**PROBLEM STATEMENT**
Repeat every record below, word for word.

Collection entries
== Segment start ==

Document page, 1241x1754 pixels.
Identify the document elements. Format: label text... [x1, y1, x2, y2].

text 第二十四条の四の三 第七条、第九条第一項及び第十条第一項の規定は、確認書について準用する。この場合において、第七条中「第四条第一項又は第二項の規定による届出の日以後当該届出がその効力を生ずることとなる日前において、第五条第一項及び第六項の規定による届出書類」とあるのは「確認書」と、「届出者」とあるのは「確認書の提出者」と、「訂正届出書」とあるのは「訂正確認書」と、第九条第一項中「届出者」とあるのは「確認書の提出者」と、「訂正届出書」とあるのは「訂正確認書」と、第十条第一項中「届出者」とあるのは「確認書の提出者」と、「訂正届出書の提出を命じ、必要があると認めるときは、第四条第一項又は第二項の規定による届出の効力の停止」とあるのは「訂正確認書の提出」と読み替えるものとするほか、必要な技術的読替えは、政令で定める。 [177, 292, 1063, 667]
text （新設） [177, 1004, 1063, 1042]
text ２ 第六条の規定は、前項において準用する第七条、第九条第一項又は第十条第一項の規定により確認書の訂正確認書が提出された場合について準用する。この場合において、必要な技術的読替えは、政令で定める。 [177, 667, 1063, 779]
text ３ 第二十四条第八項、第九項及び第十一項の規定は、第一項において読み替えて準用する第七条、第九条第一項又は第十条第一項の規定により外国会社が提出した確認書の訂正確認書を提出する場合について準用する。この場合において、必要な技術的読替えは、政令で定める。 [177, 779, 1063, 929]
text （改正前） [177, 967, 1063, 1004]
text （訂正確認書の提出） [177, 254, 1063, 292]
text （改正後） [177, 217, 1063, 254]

== Segment end ==

**THE ANSWER**
Document page, 1241x1754 pixels.
Identify the document elements. Format: label text... [x1, y1, x2, y2].

text 第二十四条の四の三 第七条、第九条第一項及び第十条第一項の規定は、確認書について準用する。この場合において、第七条中「第四条第一項又は第二項の規定による届出の日以後当該届出がその効力を生ずることとなる日前において、第五条第一項及び第六項の規定による届出書類」とあるのは「確認書」と、「届出者」とあるのは「確認書の提出者」と、「訂正届出書」とあるのは「訂正確認書」と、第九条第一項中「届出者」とあるのは「確認書の提出者」と、「訂正届出書」とあるのは「訂正確認書」と、第十条第一項中「届出者」とあるのは「確認書の提出者」と、「訂正届出書の提出を命じ、必要があると認めるときは、第四条第一項又は第二項の規定による届出の効力の停止」とあるのは「訂正確認書の提出」と読み替えるものとするほか、必要な技術的読替えは、政令で定める。 [177, 292, 1063, 667]
text （新設） [177, 1004, 1063, 1042]
text ２ 第六条の規定は、前項において準用する第七条、第九条第一項又は第十条第一項の規定により確認書の訂正確認書が提出された場合について準用する。この場合において、必要な技術的読替えは、政令で定める。 [177, 667, 1063, 779]
text ３ 第二十四条第八項、第九項及び第十一項の規定は、第一項において読み替えて準用する第七条、第九条第一項又は第十条第一項の規定により外国会社が提出した確認書の訂正確認書を提出する場合について準用する。この場合において、必要な技術的読替えは、政令で定める。 [177, 779, 1063, 929]
text （改正前） [177, 967, 1063, 1004]
text （訂正確認書の提出） [177, 254, 1063, 292]
text （改正後） [177, 217, 1063, 254]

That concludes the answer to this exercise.